Set down a faithful copy of every record, and skip the pictures in it.

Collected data
*****

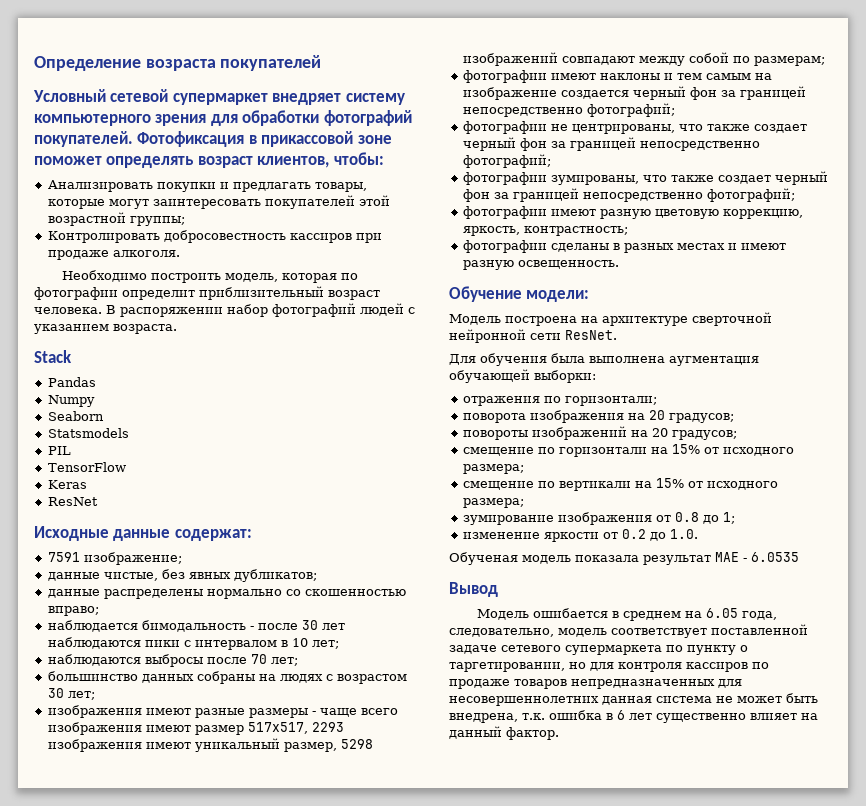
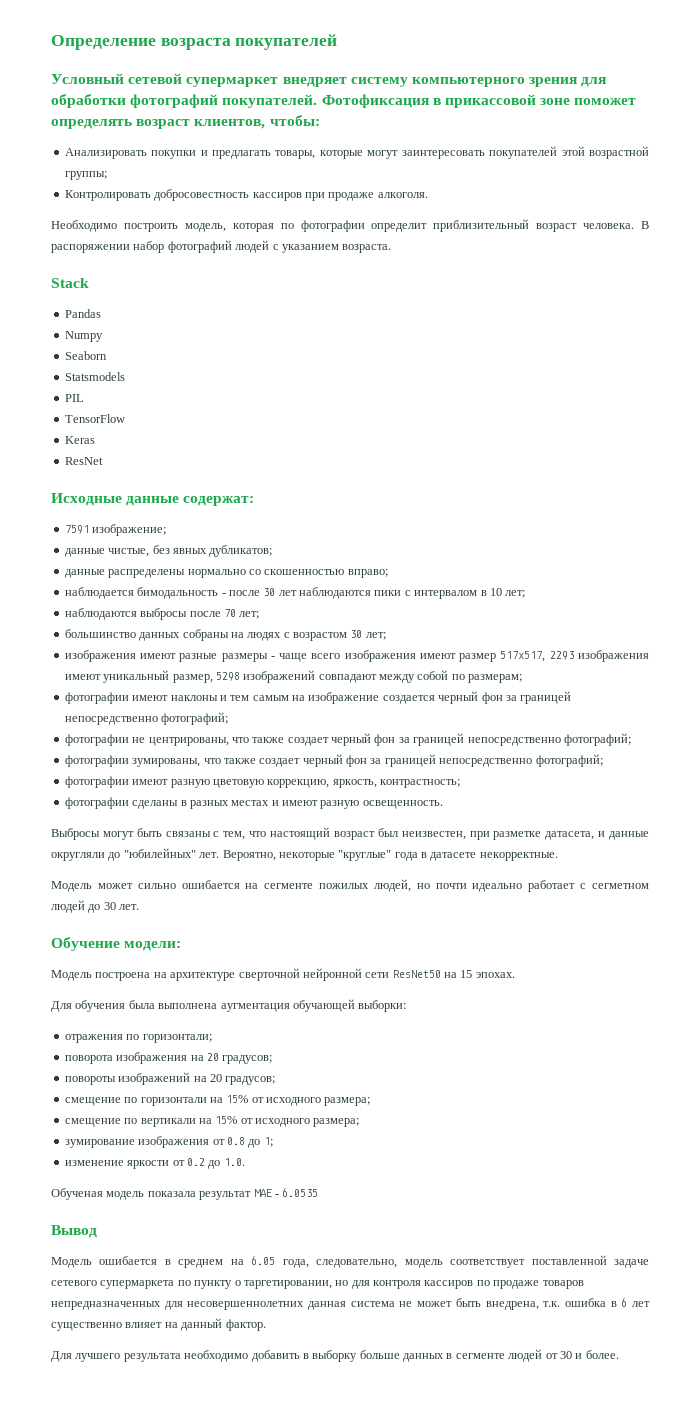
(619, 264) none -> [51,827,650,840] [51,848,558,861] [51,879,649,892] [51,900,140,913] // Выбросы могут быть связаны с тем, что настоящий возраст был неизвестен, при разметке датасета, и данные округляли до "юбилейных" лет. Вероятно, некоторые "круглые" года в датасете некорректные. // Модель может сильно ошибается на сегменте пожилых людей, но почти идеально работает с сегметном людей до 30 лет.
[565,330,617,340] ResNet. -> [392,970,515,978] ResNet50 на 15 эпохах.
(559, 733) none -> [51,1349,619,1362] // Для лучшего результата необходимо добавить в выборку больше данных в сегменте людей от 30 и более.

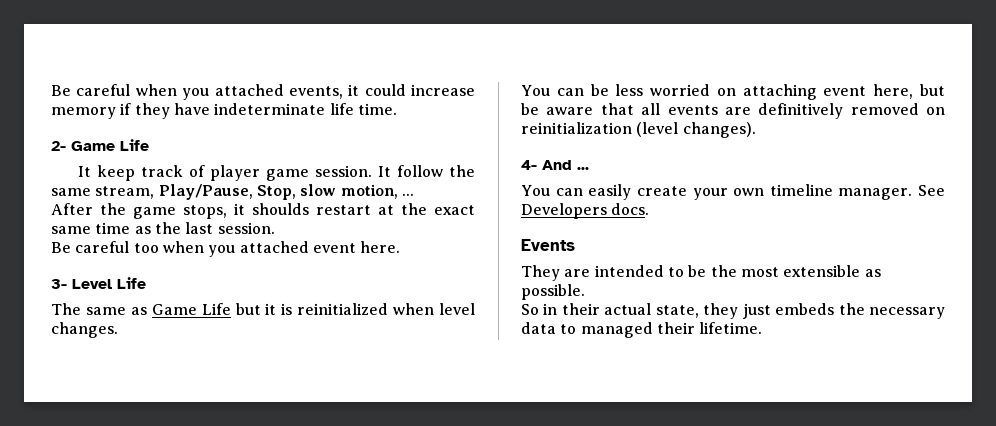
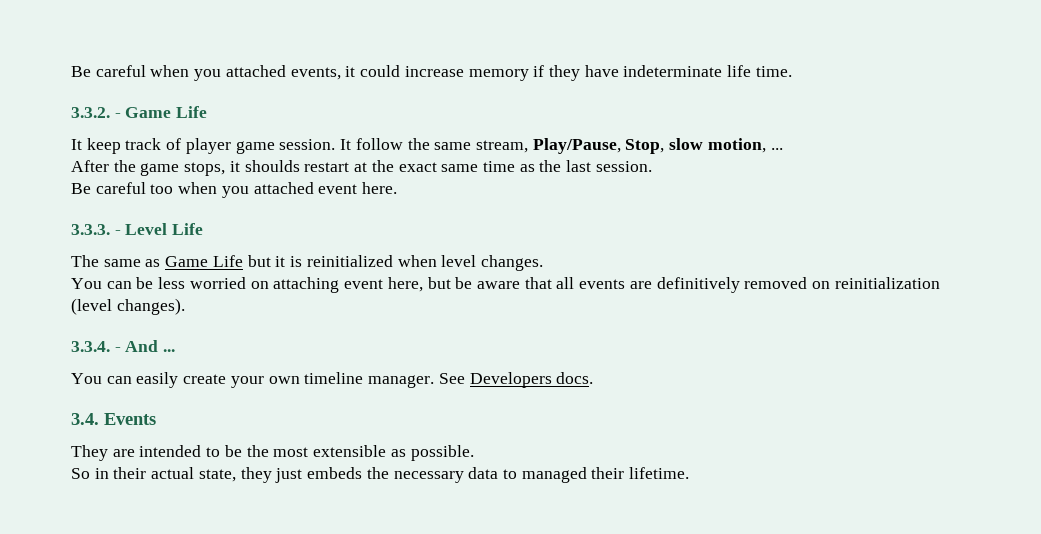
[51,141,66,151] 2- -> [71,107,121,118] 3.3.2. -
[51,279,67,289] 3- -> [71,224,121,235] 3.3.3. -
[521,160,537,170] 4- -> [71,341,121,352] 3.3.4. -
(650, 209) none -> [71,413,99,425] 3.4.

*****

## PROBLEM SOLUTION
(619, 264) none -> [51,827,650,840] [51,848,558,861] [51,879,649,892] [51,900,140,913] // Выбросы могут быть связаны с тем, что настоящий возраст был неизвестен, при разметке датасета, и данные округляли до "юбилейных" лет. Вероятно, некоторые "круглые" года в датасете некорректные. // Модель может сильно ошибается на сегменте пожилых людей, но почти идеально работает с сегметном людей до 30 лет.
[565,330,617,340] ResNet. -> [392,970,515,978] ResNet50 на 15 эпохах.
(559, 733) none -> [51,1349,619,1362] // Для лучшего результата необходимо добавить в выборку больше данных в сегменте людей от 30 и более.

[51,141,66,151] 2- -> [71,107,121,118] 3.3.2. -
[51,279,67,289] 3- -> [71,224,121,235] 3.3.3. -
[521,160,537,170] 4- -> [71,341,121,352] 3.3.4. -
(650, 209) none -> [71,413,99,425] 3.4.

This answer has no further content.